Job item: Reproduce the lines below word for word, leaving out the pictures.

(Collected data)
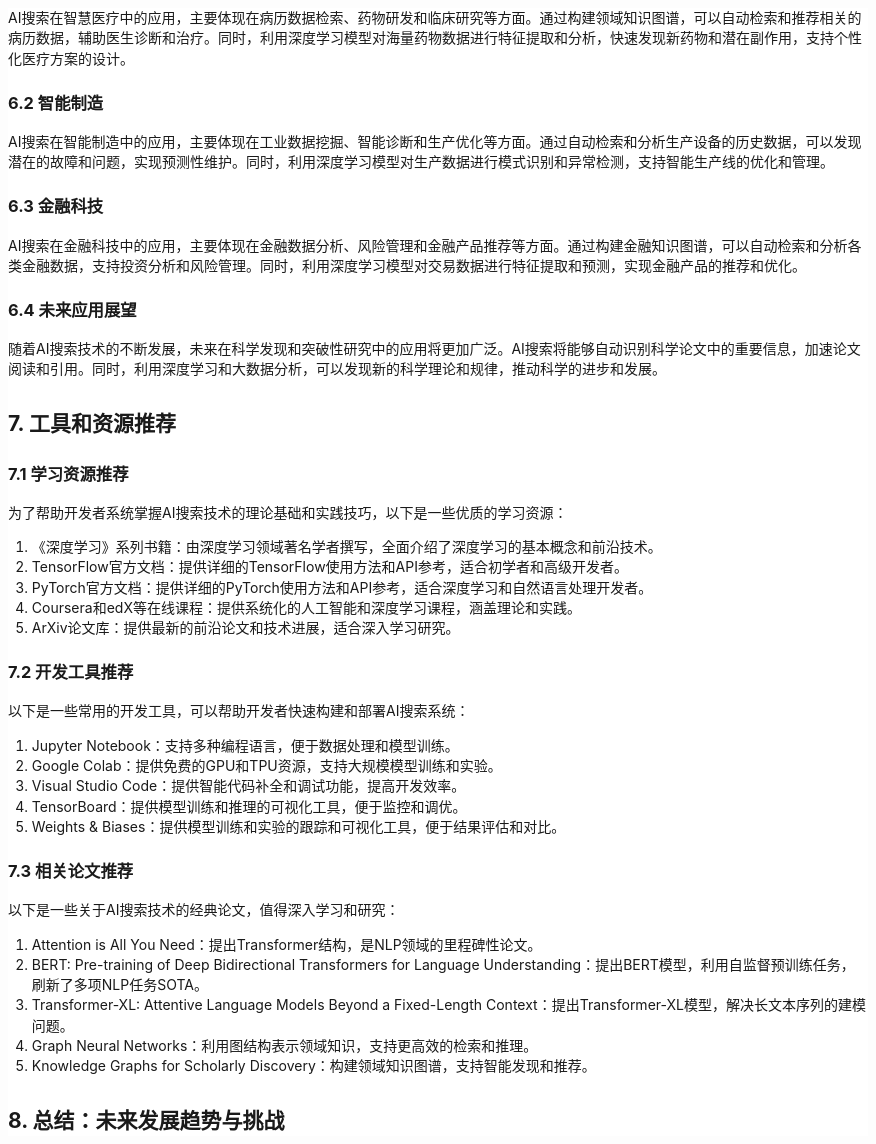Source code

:AI搜索在智慧医疗中的应用，主要体现在病历数据检索、药物研发和临床研究等方面。通过构建领域知识图谱，可以自动检索和推荐相关的病历数据，辅助医生诊断和治疗。同时，利用深度学习模型对海量药物数据进行特征提取和分析，快速发现新药物和潜在副作用，支持个性化医疗方案的设计。

### 6.2 智能制造

AI搜索在智能制造中的应用，主要体现在工业数据挖掘、智能诊断和生产优化等方面。通过自动检索和分析生产设备的历史数据，可以发现潜在的故障和问题，实现预测性维护。同时，利用深度学习模型对生产数据进行模式识别和异常检测，支持智能生产线的优化和管理。

### 6.3 金融科技

AI搜索在金融科技中的应用，主要体现在金融数据分析、风险管理和金融产品推荐等方面。通过构建金融知识图谱，可以自动检索和分析各类金融数据，支持投资分析和风险管理。同时，利用深度学习模型对交易数据进行特征提取和预测，实现金融产品的推荐和优化。

### 6.4 未来应用展望

随着AI搜索技术的不断发展，未来在科学发现和突破性研究中的应用将更加广泛。AI搜索将能够自动识别科学论文中的重要信息，加速论文阅读和引用。同时，利用深度学习和大数据分析，可以发现新的科学理论和规律，推动科学的进步和发展。

## 7. 工具和资源推荐

### 7.1 学习资源推荐

为了帮助开发者系统掌握AI搜索技术的理论基础和实践技巧，以下是一些优质的学习资源：

1. 《深度学习》系列书籍：由深度学习领域著名学者撰写，全面介绍了深度学习的基本概念和前沿技术。
2. TensorFlow官方文档：提供详细的TensorFlow使用方法和API参考，适合初学者和高级开发者。
3. PyTorch官方文档：提供详细的PyTorch使用方法和API参考，适合深度学习和自然语言处理开发者。
4. Coursera和edX等在线课程：提供系统化的人工智能和深度学习课程，涵盖理论和实践。
5. ArXiv论文库：提供最新的前沿论文和技术进展，适合深入学习研究。

### 7.2 开发工具推荐

以下是一些常用的开发工具，可以帮助开发者快速构建和部署AI搜索系统：

1. Jupyter Notebook：支持多种编程语言，便于数据处理和模型训练。
2. Google Colab：提供免费的GPU和TPU资源，支持大规模模型训练和实验。
3. Visual Studio Code：提供智能代码补全和调试功能，提高开发效率。
4. TensorBoard：提供模型训练和推理的可视化工具，便于监控和调优。
5. Weights & Biases：提供模型训练和实验的跟踪和可视化工具，便于结果评估和对比。

### 7.3 相关论文推荐

以下是一些关于AI搜索技术的经典论文，值得深入学习和研究：

1. Attention is All You Need：提出Transformer结构，是NLP领域的里程碑性论文。
2. BERT: Pre-training of Deep Bidirectional Transformers for Language Understanding：提出BERT模型，利用自监督预训练任务，刷新了多项NLP任务SOTA。
3. Transformer-XL: Attentive Language Models Beyond a Fixed-Length Context：提出Transformer-XL模型，解决长文本序列的建模问题。
4. Graph Neural Networks：利用图结构表示领域知识，支持更高效的检索和推理。
5. Knowledge Graphs for Scholarly Discovery：构建领域知识图谱，支持智能发现和推荐。

## 8. 总结：未来发展趋势与挑战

Answer:
Source code

:AI搜索在智慧医疗中的应用，主要体现在病历数据检索、药物研发和临床研究等方面。通过构建领域知识图谱，可以自动检索和推荐相关的病历数据，辅助医生诊断和治疗。同时，利用深度学习模型对海量药物数据进行特征提取和分析，快速发现新药物和潜在副作用，支持个性化医疗方案的设计。

### 6.2 智能制造

AI搜索在智能制造中的应用，主要体现在工业数据挖掘、智能诊断和生产优化等方面。通过自动检索和分析生产设备的历史数据，可以发现潜在的故障和问题，实现预测性维护。同时，利用深度学习模型对生产数据进行模式识别和异常检测，支持智能生产线的优化和管理。

### 6.3 金融科技

AI搜索在金融科技中的应用，主要体现在金融数据分析、风险管理和金融产品推荐等方面。通过构建金融知识图谱，可以自动检索和分析各类金融数据，支持投资分析和风险管理。同时，利用深度学习模型对交易数据进行特征提取和预测，实现金融产品的推荐和优化。

### 6.4 未来应用展望

随着AI搜索技术的不断发展，未来在科学发现和突破性研究中的应用将更加广泛。AI搜索将能够自动识别科学论文中的重要信息，加速论文阅读和引用。同时，利用深度学习和大数据分析，可以发现新的科学理论和规律，推动科学的进步和发展。

## 7. 工具和资源推荐

### 7.1 学习资源推荐

为了帮助开发者系统掌握AI搜索技术的理论基础和实践技巧，以下是一些优质的学习资源：

1. 《深度学习》系列书籍：由深度学习领域著名学者撰写，全面介绍了深度学习的基本概念和前沿技术。
2. TensorFlow官方文档：提供详细的TensorFlow使用方法和API参考，适合初学者和高级开发者。
3. PyTorch官方文档：提供详细的PyTorch使用方法和API参考，适合深度学习和自然语言处理开发者。
4. Coursera和edX等在线课程：提供系统化的人工智能和深度学习课程，涵盖理论和实践。
5. ArXiv论文库：提供最新的前沿论文和技术进展，适合深入学习研究。

### 7.2 开发工具推荐

以下是一些常用的开发工具，可以帮助开发者快速构建和部署AI搜索系统：

1. Jupyter Notebook：支持多种编程语言，便于数据处理和模型训练。
2. Google Colab：提供免费的GPU和TPU资源，支持大规模模型训练和实验。
3. Visual Studio Code：提供智能代码补全和调试功能，提高开发效率。
4. TensorBoard：提供模型训练和推理的可视化工具，便于监控和调优。
5. Weights & Biases：提供模型训练和实验的跟踪和可视化工具，便于结果评估和对比。

### 7.3 相关论文推荐

以下是一些关于AI搜索技术的经典论文，值得深入学习和研究：

1. Attention is All You Need：提出Transformer结构，是NLP领域的里程碑性论文。
2. BERT: Pre-training of Deep Bidirectional Transformers for Language Understanding：提出BERT模型，利用自监督预训练任务，刷新了多项NLP任务SOTA。
3. Transformer-XL: Attentive Language Models Beyond a Fixed-Length Context：提出Transformer-XL模型，解决长文本序列的建模问题。
4. Graph Neural Networks：利用图结构表示领域知识，支持更高效的检索和推理。
5. Knowledge Graphs for Scholarly Discovery：构建领域知识图谱，支持智能发现和推荐。

## 8. 总结：未来发展趋势与挑战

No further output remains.